Texto fornecido ▸
┌──

Quanto ao Procedimento Ordinário ou Sumário, não há mistério. Opera-se pelo valor do bem móvel. Se o valor do bem não ultrapassar o valor de 20 salários mínimos, aplica-se o Procedimento Sumário (CPC, artigo 275, I), se exceder este valor, aplica-se o Procedimento Ordinário, sempre se respeitando o foro competente (artigo 94 e seguintes do Código de Processo Civil).
No Procedimento junto ao Juizado Especial Cível, primeiramente, o bem não se pode ultrapassar o valor de 20 salários mínimos. Mas seu processamento esbarra junto a esta lei especial, uma vez que não se admite a citação por edital (artigo 18, parágrafo 2º da Lei n.º 9.099/95) do(s) réu(s) e do(s) terceiro(s) interessado(s) que não puderem ser individualizados ou não tiverem endereço certo. Porém, não se vê empecilho algum, no seu processamento junto ao Juizado se o(s) réu(s) e ou terceiro(s) interessado(s) tiverem endereço certo, sempre respeitando, no entanto, o foro competente (artigo 4º e seguintes da Lei nº 9.099/95).
O usucapião de bem móvel se assemelha ao de bem imóvel, no que tange à citação do terceiro interessado. No usucapião de bem imóvel é necessário que se faça à citação da pessoa em que o nome se encontra registrado junto ao Registro de Imóveis e dos confrontantes do imóvel. No usucapião de bem móvel é necessário também à citação da pessoa que era proprietária do bem, bem como os anteriores proprietários (os mais antigos), este como terceiro interessado.

└──

[Entradas do conjunto de dados]
┌──

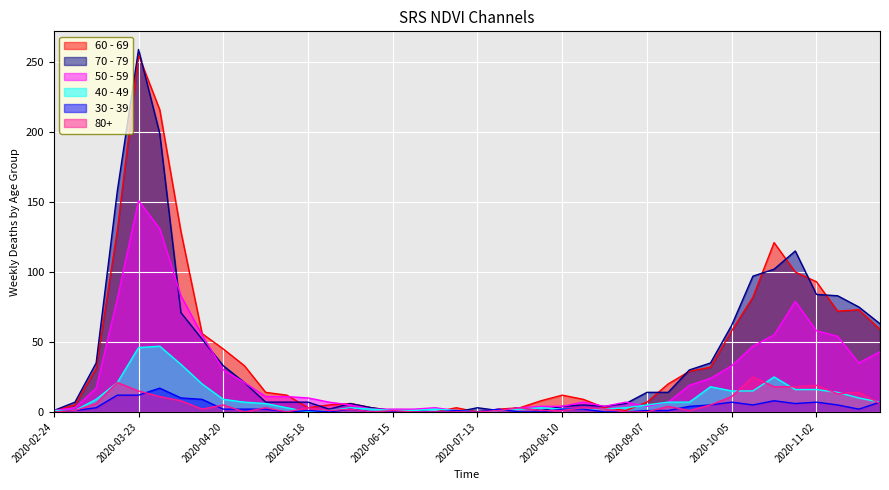

What is the difference between the 70 - 79 values at 2020-07-06 and 2020-04-27?

21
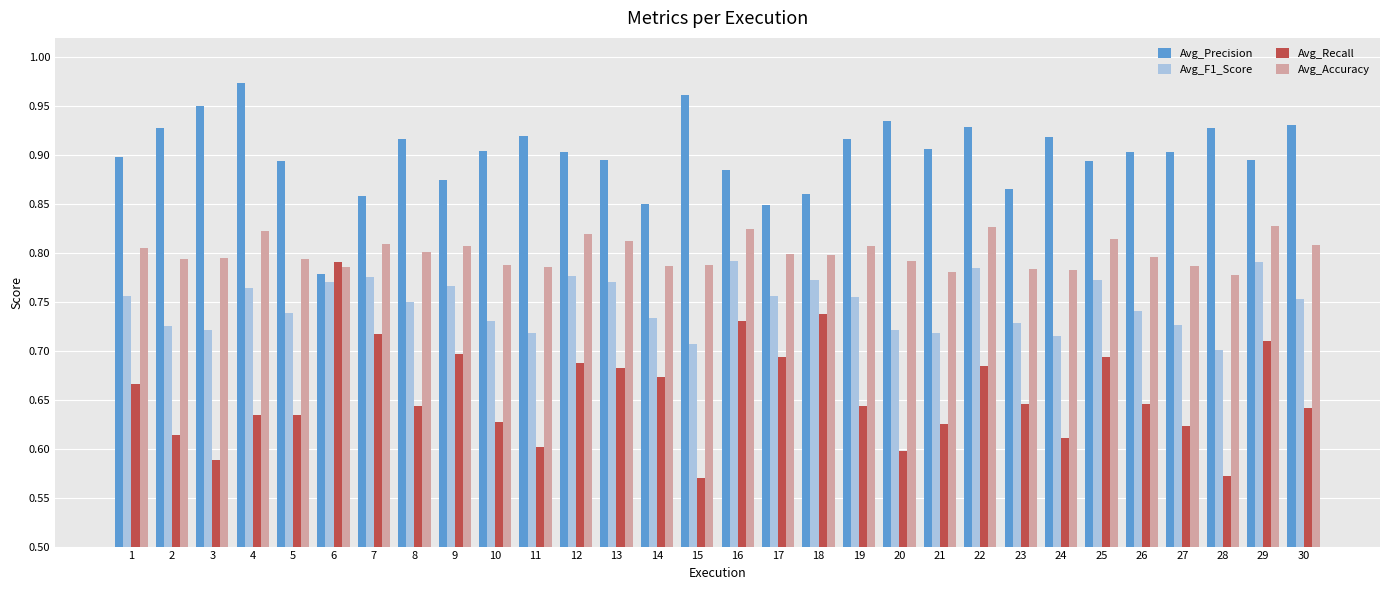

What is the spread (max minus min) of values at 9?

0.2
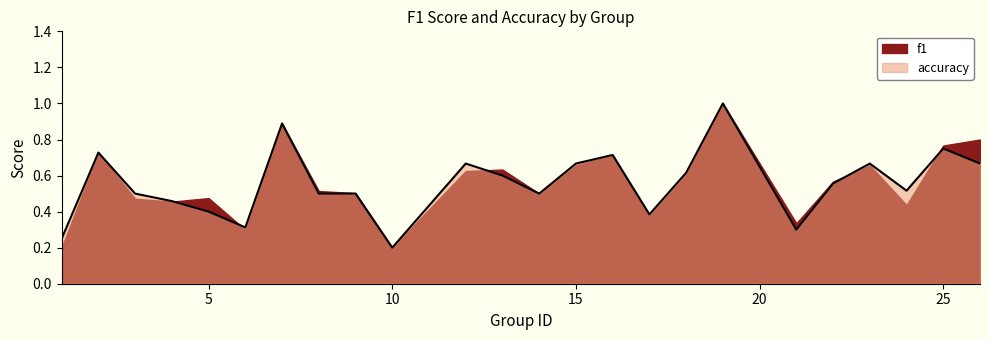

What is the sum of the values at 8 and 14?

1.0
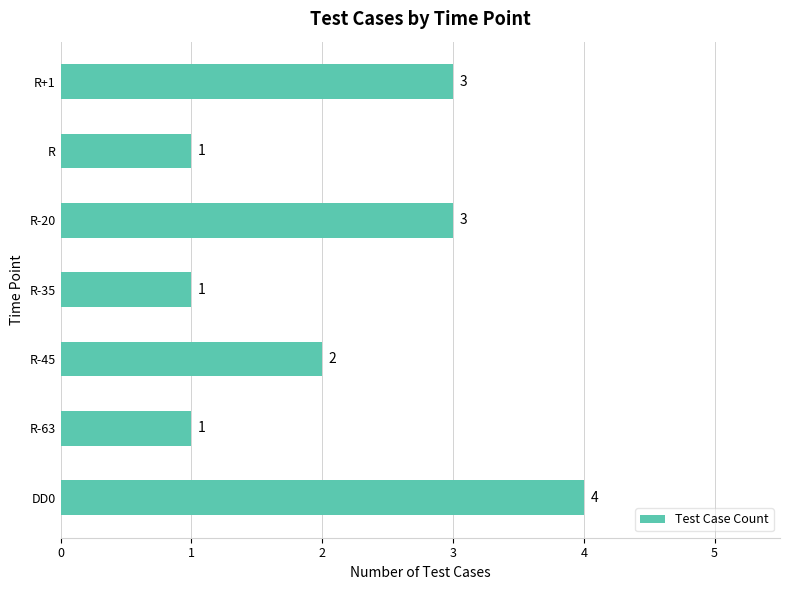

What is the greatest value displayed?

4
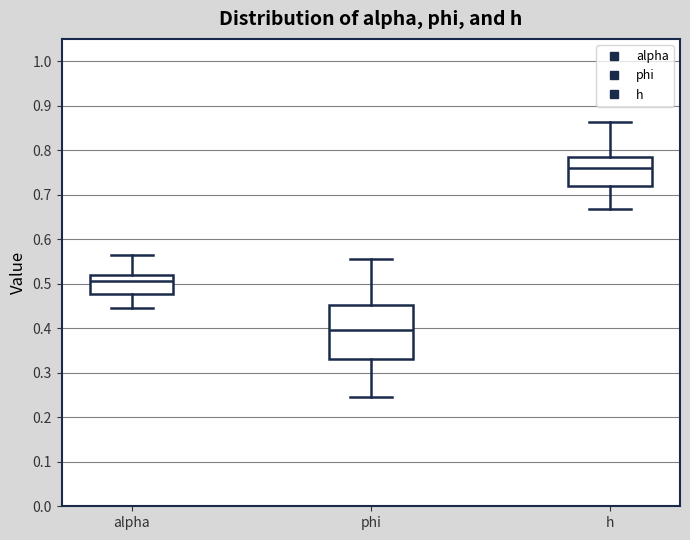

Which box is the tallest, from its lower edge to its upper edge?

phi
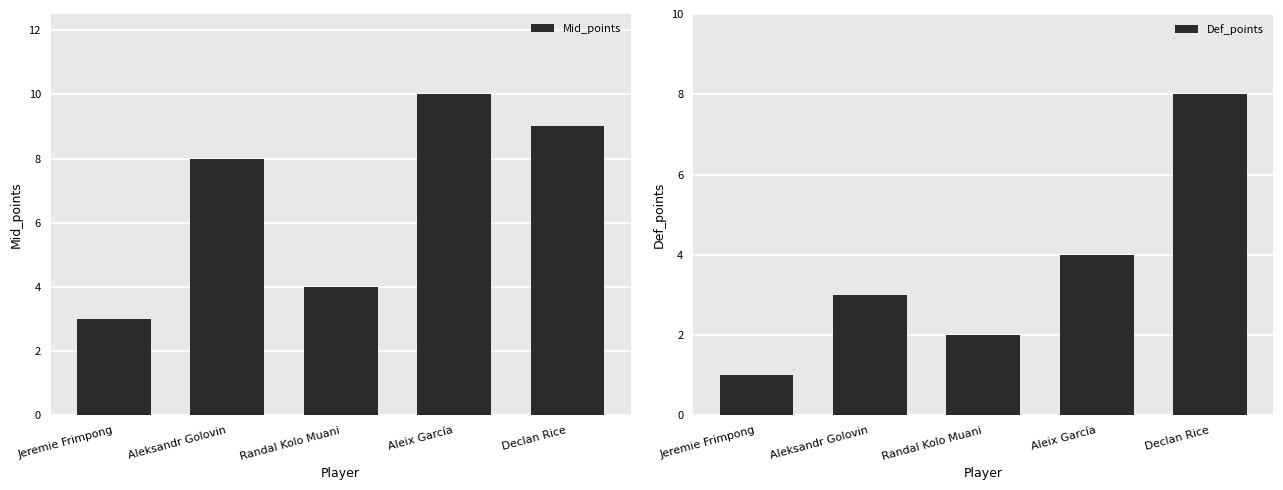

Reading right to left, list all the values displayed in this chart.

Mid_points: 9	10	4	8	3
Def_points: 8	4	2	3	1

└──

Instruções da tarefa ▸
Retome o texto sobre o usucapião de bem móvel e prossiga com ele a partir da última frase apresentada.

Resultado esperado ▸
Quando não se tem conhecimento ou não se possa localizar, nem a pessoa que era proprietária do bem, nem os anteriores proprietários, far-se-á a citação por edital.
Conclui-se então, que para o processamento junto ao Juizado Especial Cível, sempre será necessário individualizar o réu e os terceiro interessado.
Intervenção do Ministério Público
No meu humilde ponto de vista, não existe necessidade da intervenção do Ministério Público nas ações de usucapião de bem móvel.
Em primeiro lugar, não está incluído nos incisos do artigo 82 do Código de Processo Civil, a necessidade da sua intervenção, uma vez que tal artigo tem interpretação taxativa.
Em segundo lugar, não se aplica também o artigo 83 e seus incisos do Código de Processo Civil, uma vez que o artigo 944 do mesmo diploma legal apenas se refere ao usucapião de terras particulares, não podendo, porém, fazer a sua aplicação subsidiária ao usucapião de bem móvel, uma vez que mesmo que parecidos os procedimentos, o usucapião de bem móvel não tem procedimento específico junto ao Código de Processo Civil.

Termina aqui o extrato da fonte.